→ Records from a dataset
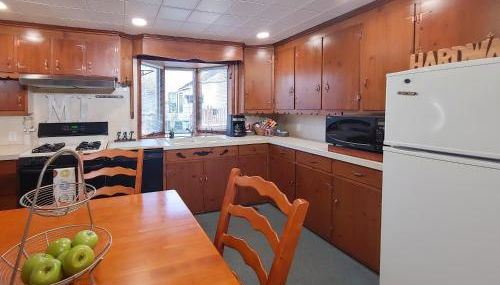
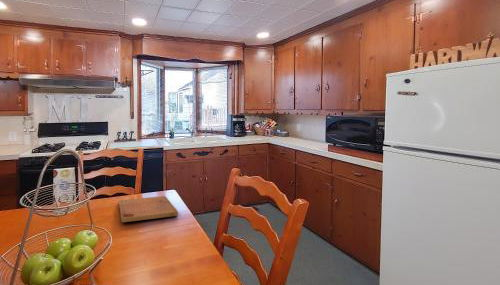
+ cutting board [118,195,179,223]
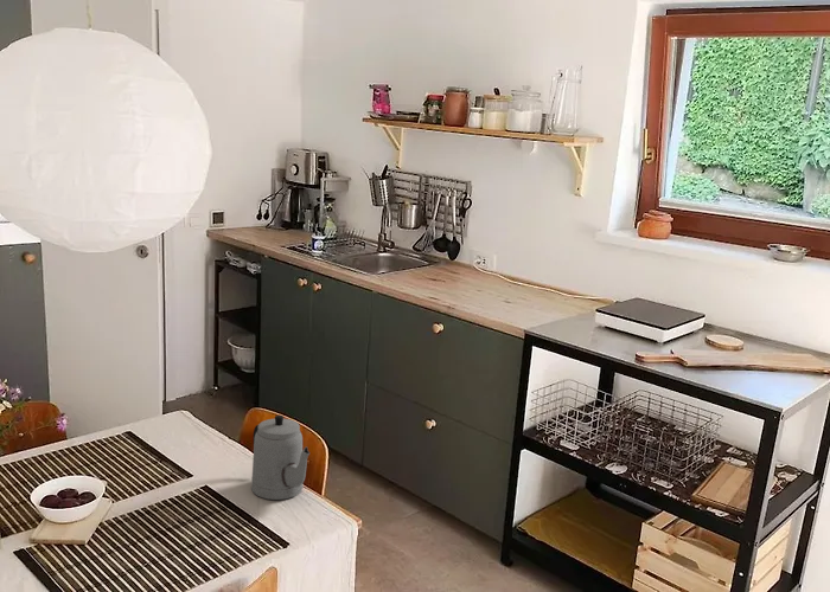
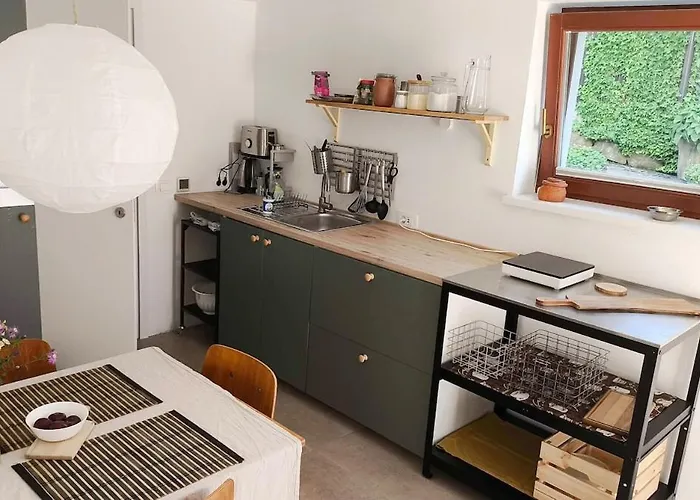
- teapot [250,414,311,501]
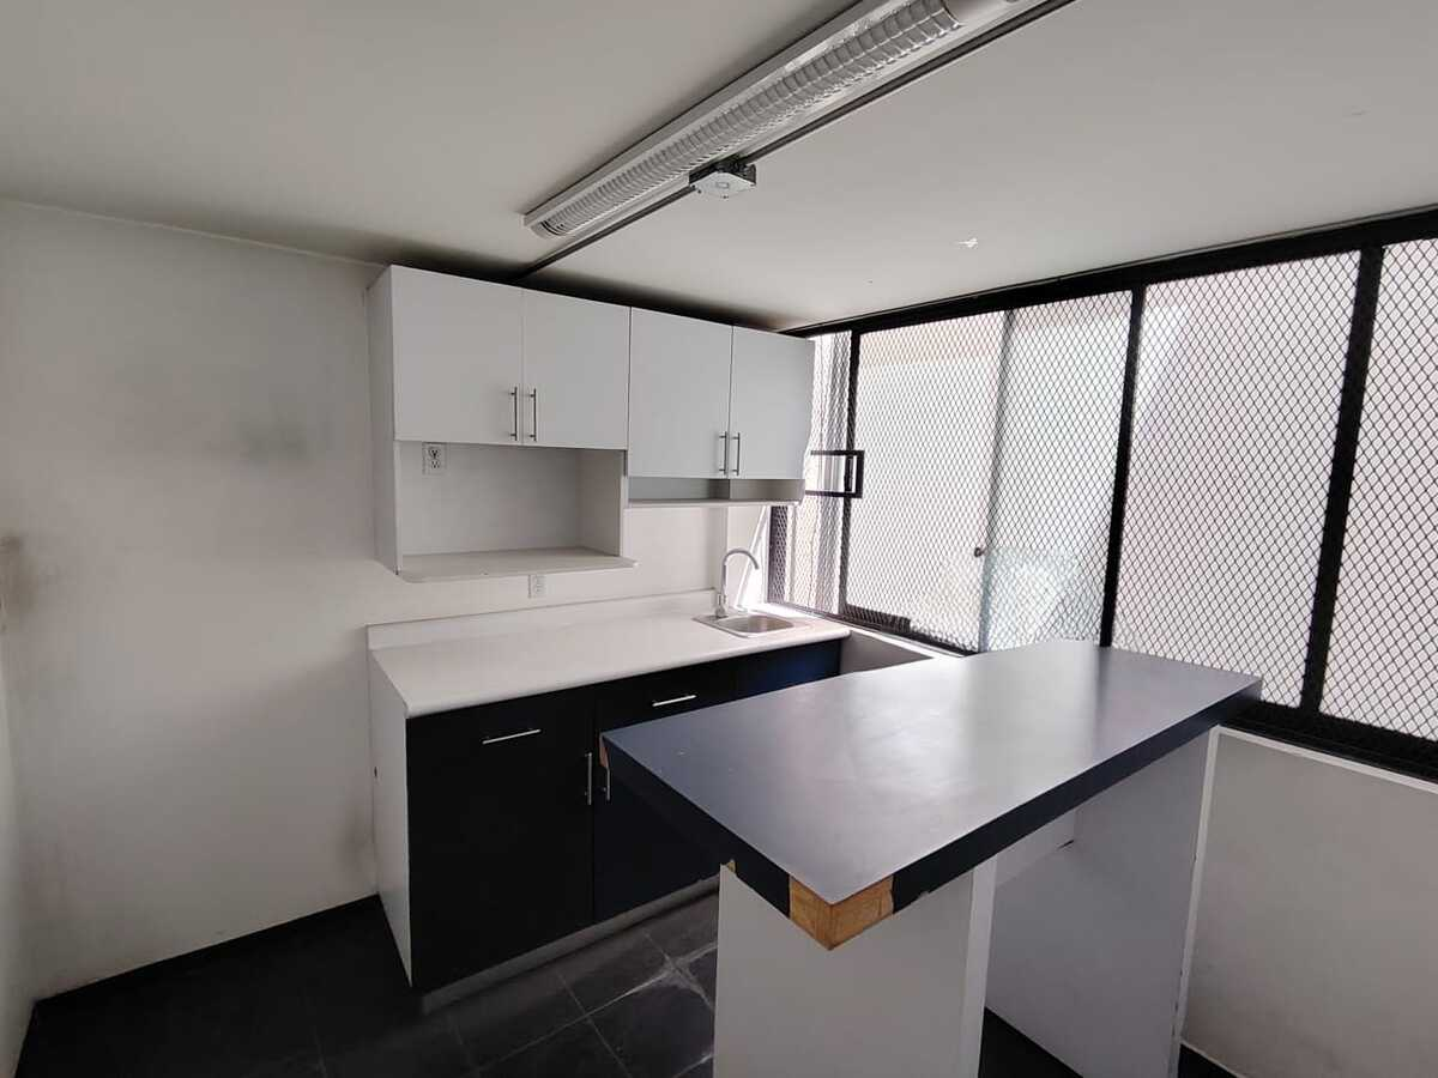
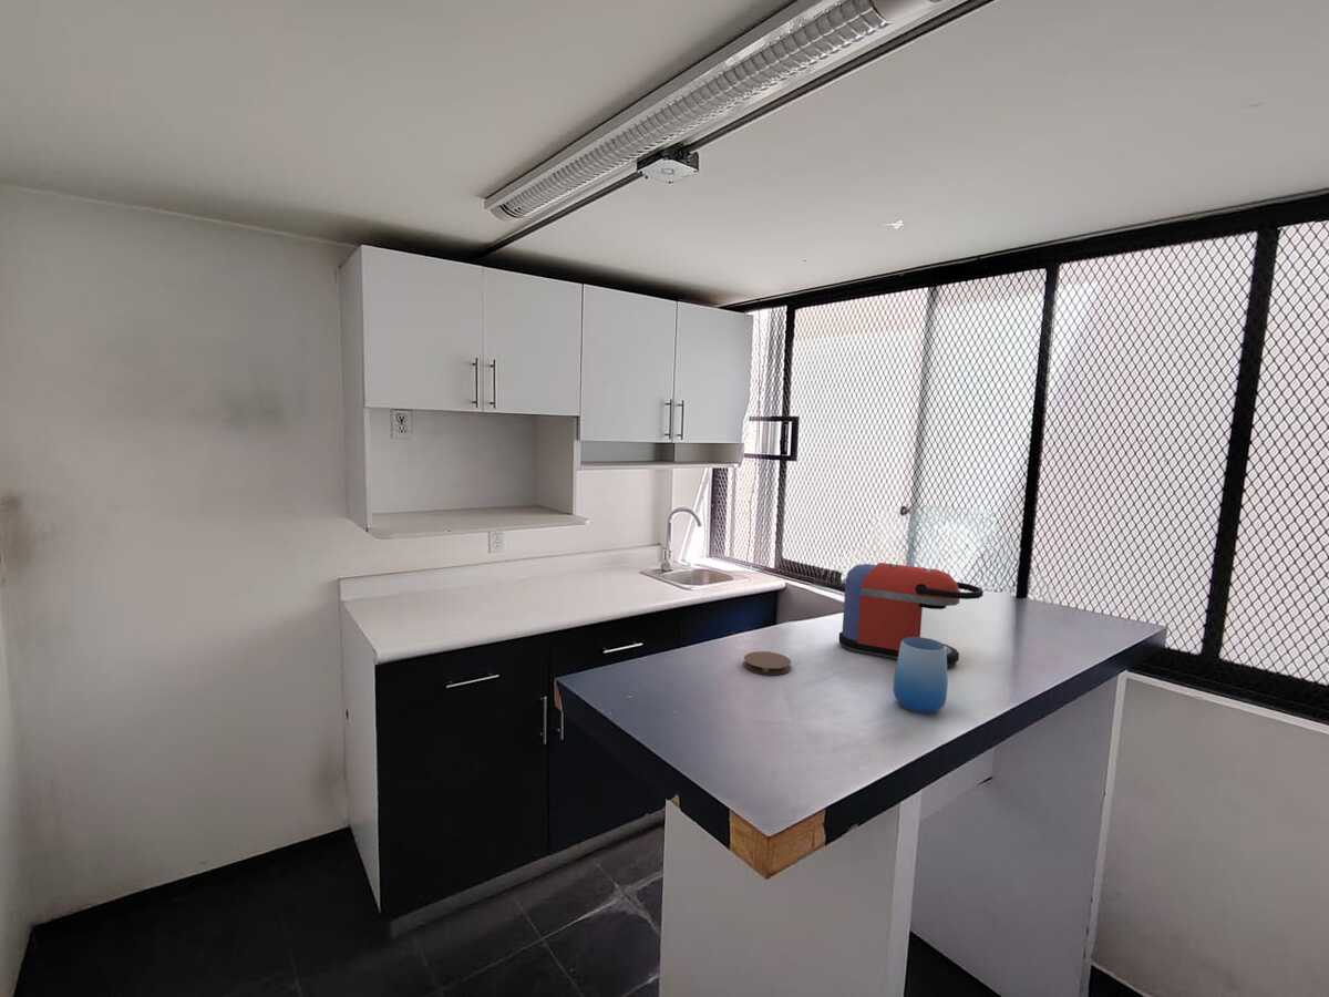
+ coaster [743,650,792,676]
+ cup [892,636,949,715]
+ coffee maker [838,562,985,667]
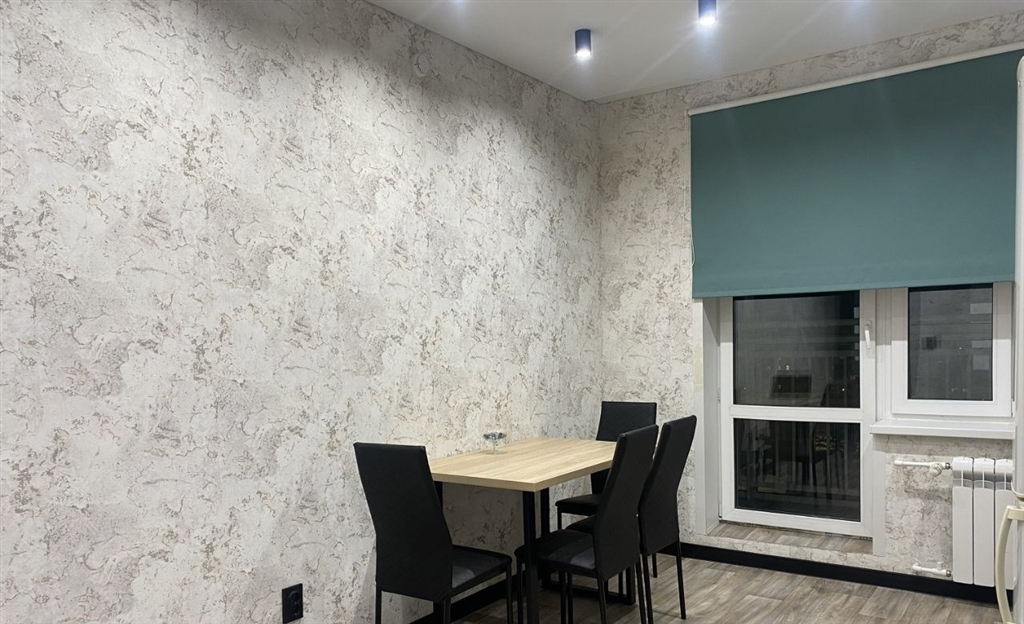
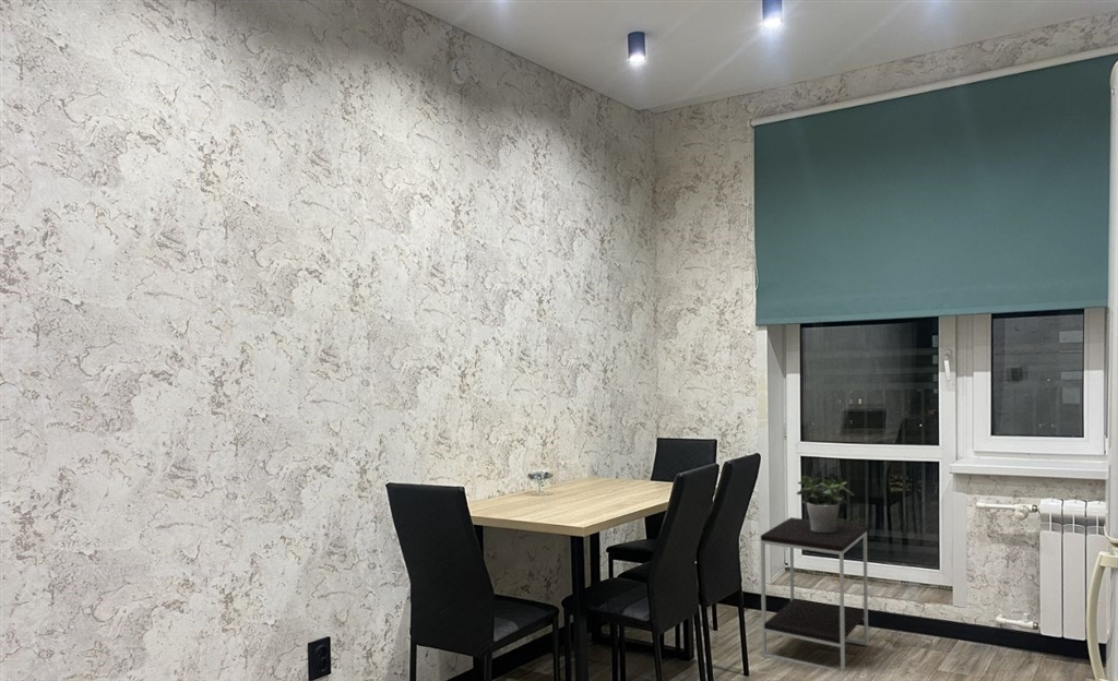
+ potted plant [795,475,855,533]
+ side table [760,516,869,672]
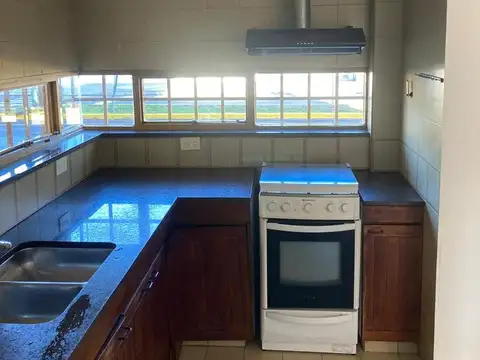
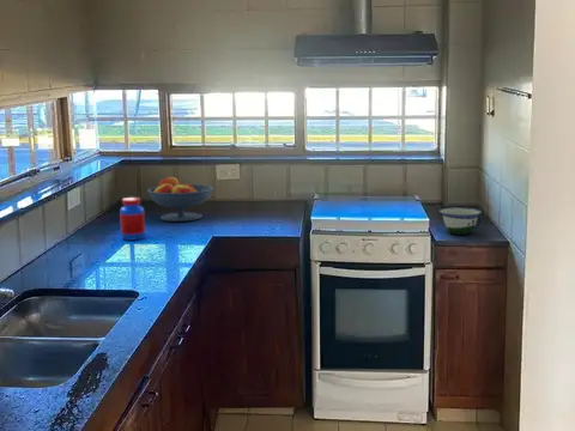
+ jar [119,196,146,242]
+ bowl [438,206,483,236]
+ fruit bowl [146,175,213,223]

→ YOUR OBJECTIVE
Set each line of the records down again exactly as it reads. Omit the pictures.

→ FINISHED EXERCISE
+ cutting board [118,195,179,223]
- teapot [250,414,311,501]
+ coaster [743,650,792,676]
+ cup [892,636,949,715]
+ coffee maker [838,562,985,667]
+ potted plant [795,475,855,533]
+ side table [760,516,869,672]
+ jar [119,196,146,242]
+ bowl [438,206,483,236]
+ fruit bowl [146,175,213,223]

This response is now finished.